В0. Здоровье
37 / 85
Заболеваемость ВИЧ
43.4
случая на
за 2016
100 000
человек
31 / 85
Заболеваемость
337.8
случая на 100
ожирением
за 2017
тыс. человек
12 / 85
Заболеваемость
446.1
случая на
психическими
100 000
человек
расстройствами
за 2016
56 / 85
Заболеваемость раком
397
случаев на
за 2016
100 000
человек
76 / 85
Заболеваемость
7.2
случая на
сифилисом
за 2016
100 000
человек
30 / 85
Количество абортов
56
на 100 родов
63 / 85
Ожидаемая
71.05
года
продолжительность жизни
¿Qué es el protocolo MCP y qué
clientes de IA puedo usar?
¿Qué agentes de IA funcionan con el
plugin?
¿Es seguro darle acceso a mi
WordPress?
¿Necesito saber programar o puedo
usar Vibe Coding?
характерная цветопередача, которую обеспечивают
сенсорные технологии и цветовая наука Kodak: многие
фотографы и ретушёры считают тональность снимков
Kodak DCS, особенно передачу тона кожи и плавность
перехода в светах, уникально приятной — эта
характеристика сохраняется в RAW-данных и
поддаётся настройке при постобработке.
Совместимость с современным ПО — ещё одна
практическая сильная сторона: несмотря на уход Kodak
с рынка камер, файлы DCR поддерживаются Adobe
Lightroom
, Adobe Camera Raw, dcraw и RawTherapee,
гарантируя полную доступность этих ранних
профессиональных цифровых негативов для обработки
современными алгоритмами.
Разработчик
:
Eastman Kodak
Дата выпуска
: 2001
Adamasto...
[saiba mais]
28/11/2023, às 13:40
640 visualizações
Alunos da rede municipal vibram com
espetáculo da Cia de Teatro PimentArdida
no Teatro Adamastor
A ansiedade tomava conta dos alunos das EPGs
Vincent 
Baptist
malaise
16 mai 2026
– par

···

ASSIGNMENT: A complete answer reproduces every line of the records in which the word "Teatro" occurs.

ANSWER BOX:
espetáculo da Cia de Teatro PimentArdida
no Teatro Adamastor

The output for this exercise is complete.